## INSTRUCTIONS
(A) In the Harvey flooding article, what yearly chance could hurricanes the size of Harvey reach, according to past data from Kerry Emanuel's model?
(B) Carry on the Harvey flooding article below, starting right after its final sentence.

## EXTRACT PROVIDED
[Start of Attachment]

RELATED: Researchers are Determined to Explain What Caused Houston’s Flooding During Harvey

Hurricane Harvey hit Houston with an unprecedented amount of rainfall, forcing a change for some public officials in how they look at disaster planning.

A number of weather scientists agree the term “100-year flood” should be replaced, and flood management infrastructure is becoming a top priority for Texas communities, but, according to a report by Ars Technica, some data suggests Texas may need to prepare.

MIT Professor Kerry Emanuel reportedly helped to develop a weather prediction model for hurricanes, differing from other monitoring devices in how it considers climate change as part of its calculations.

In the past, his model’s data showed the frequency of hurricanes the size of Harvey could go from rare to an 18 percent chance in any given year.

Emanuel’s model is described to work by placing a high-resolution simulation of a hurricane within a larger weather model accounting for climate change, information derived from such he reportedly uses to cross reference data from Harvey, as well as data from other storms dating back nearly 40 years.

[End of Attachment]

## PROVIDED RECORDS
[Start of Attachment]

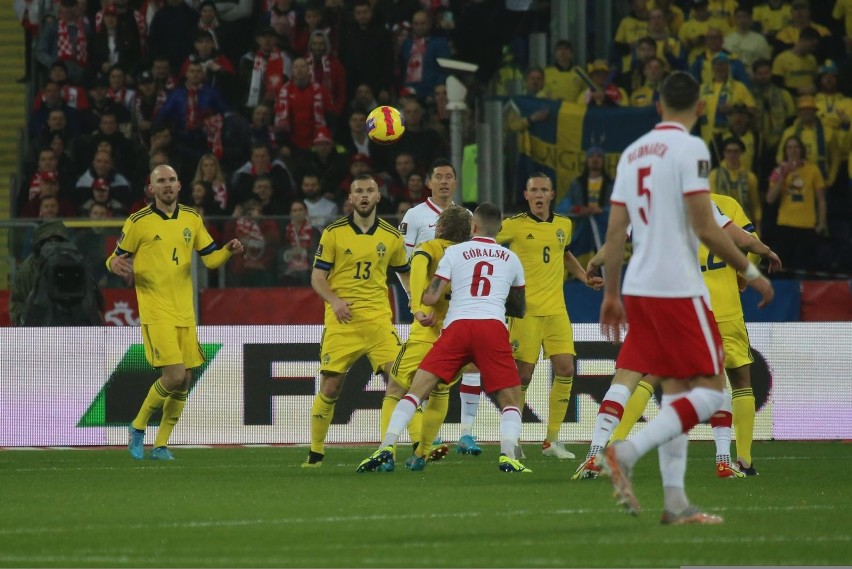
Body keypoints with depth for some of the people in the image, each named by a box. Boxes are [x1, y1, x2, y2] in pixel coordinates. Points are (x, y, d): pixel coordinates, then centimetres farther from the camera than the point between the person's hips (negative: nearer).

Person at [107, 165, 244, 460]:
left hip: (185, 312, 5)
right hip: (155, 312, -5)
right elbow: (116, 259, 3)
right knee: (174, 375, -17)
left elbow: (210, 258, 14)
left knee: (184, 381, 5)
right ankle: (138, 427, 5)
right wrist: (115, 264, -21)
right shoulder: (138, 222, -3)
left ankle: (160, 445, 17)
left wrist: (229, 250, -7)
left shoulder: (192, 219, 10)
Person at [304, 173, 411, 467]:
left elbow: (405, 274, 20)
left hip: (378, 318, 1)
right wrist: (334, 300, -17)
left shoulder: (391, 236, 8)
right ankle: (316, 451, 13)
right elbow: (317, 277, 2)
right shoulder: (333, 233, 1)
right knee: (330, 387, -2)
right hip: (342, 320, -1)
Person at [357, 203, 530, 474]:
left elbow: (430, 297, 8)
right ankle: (508, 456, -14)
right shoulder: (511, 259, 20)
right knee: (510, 399, 9)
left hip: (457, 326, 0)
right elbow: (519, 310, 30)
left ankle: (386, 449, -5)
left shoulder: (454, 252, 14)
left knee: (416, 391, 6)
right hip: (493, 327, 0)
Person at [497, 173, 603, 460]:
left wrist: (585, 278, 17)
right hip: (525, 310, -5)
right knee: (522, 375, -5)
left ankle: (552, 439, 6)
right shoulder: (514, 225, -4)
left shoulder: (563, 225, 12)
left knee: (565, 369, -4)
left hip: (556, 310, 5)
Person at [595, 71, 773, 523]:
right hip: (678, 288, -8)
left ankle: (675, 501, 7)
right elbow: (705, 229, -14)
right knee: (710, 390, -3)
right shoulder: (690, 148, -9)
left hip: (639, 287, 8)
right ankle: (629, 452, -18)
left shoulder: (633, 153, 12)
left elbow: (615, 231, 12)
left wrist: (611, 294, 19)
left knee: (676, 391, 12)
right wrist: (750, 272, -3)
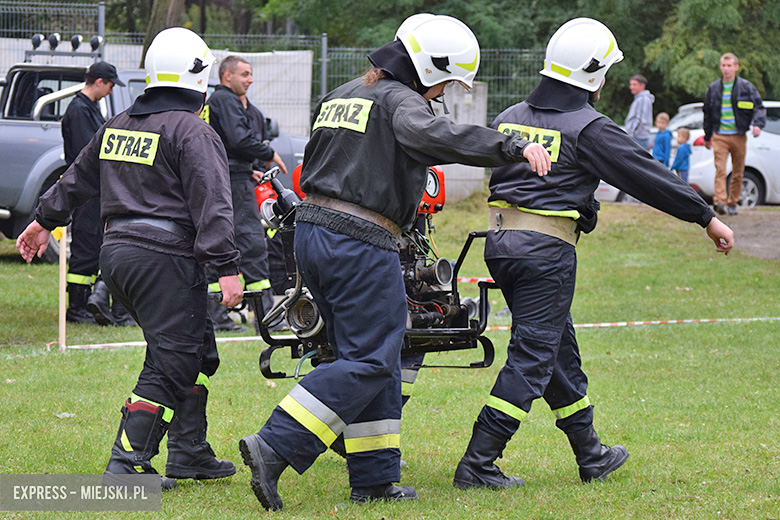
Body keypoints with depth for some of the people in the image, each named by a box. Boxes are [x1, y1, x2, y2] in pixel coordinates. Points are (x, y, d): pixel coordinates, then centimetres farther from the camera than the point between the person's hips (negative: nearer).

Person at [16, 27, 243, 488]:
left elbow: (77, 180, 26)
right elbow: (211, 206, -17)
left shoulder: (119, 126, 15)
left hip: (117, 254, 8)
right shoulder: (193, 133, -9)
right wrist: (228, 268, -19)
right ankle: (127, 463, -10)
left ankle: (189, 454, 21)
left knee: (197, 352, 18)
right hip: (165, 259, -8)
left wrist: (45, 222, 39)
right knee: (170, 363, -5)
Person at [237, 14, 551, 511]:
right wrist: (515, 148, -37)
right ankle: (274, 448, -15)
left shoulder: (339, 97, 19)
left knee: (371, 357, 15)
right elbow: (436, 135, -30)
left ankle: (375, 477, 14)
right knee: (370, 362, -6)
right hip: (362, 245, -9)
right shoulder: (400, 101, -10)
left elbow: (313, 163, 26)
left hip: (311, 229, 9)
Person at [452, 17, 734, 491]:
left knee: (559, 349, 18)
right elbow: (647, 176, -6)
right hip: (547, 252, -8)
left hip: (501, 243, 8)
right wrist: (707, 217, -1)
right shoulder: (588, 128, -8)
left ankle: (591, 455, 29)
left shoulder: (510, 118, 12)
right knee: (532, 359, -4)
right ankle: (477, 465, -9)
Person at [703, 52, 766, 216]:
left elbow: (759, 107, 2)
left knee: (738, 173, 4)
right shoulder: (713, 88, 10)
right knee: (720, 169, -15)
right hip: (719, 136, 0)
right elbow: (707, 113, 19)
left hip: (739, 136, 0)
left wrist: (758, 124, -18)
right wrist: (707, 136, 22)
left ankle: (732, 203, 15)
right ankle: (719, 200, -25)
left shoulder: (746, 87, 4)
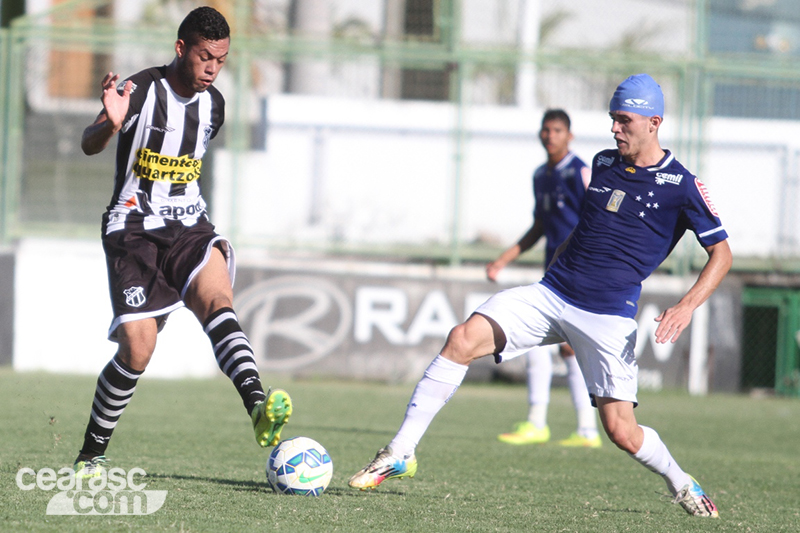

[End of Attachment]

## RESPONSES TO THE TASKS
(A) An 18 percent chance in any given year.

(B)
Reports show he ran a total of seven climate models through his simulation system, including all storms becoming hurricanes and striking within 300 kilometers of Houston, each one using the weather conditions prevalent at the time of the storm.

Emanuel said his findings confirmed Harvey’s level of rainfall should be considered very, very rare:

“Harvey’s rainfall in Houston was ‘biblical,'” Emanuel said in an interview, “…in the sense that it likely occurred around once since the Old Testament was written.”

Past data run through Emanuel’s model showed the rarity of Harvey-scale storms, but conditions in those simulations ran much cooler, implying rising global temperatures could be a factor contributing to the frequency of large hurricanes.

He shared the following in an interview after running models using data on what the weather could be like 60-80 years in the future:

“Rainfall in excess of 500 mm, which is around a once-in-2,000-year event in the late 20th century, becomes a once in a 100-year event by the end of this century.”

While the realities and impacts of climate change remain disputed, after Harvey, flood control, prevention and sturdier infrastructure are all becoming a forefront of Houston’s future.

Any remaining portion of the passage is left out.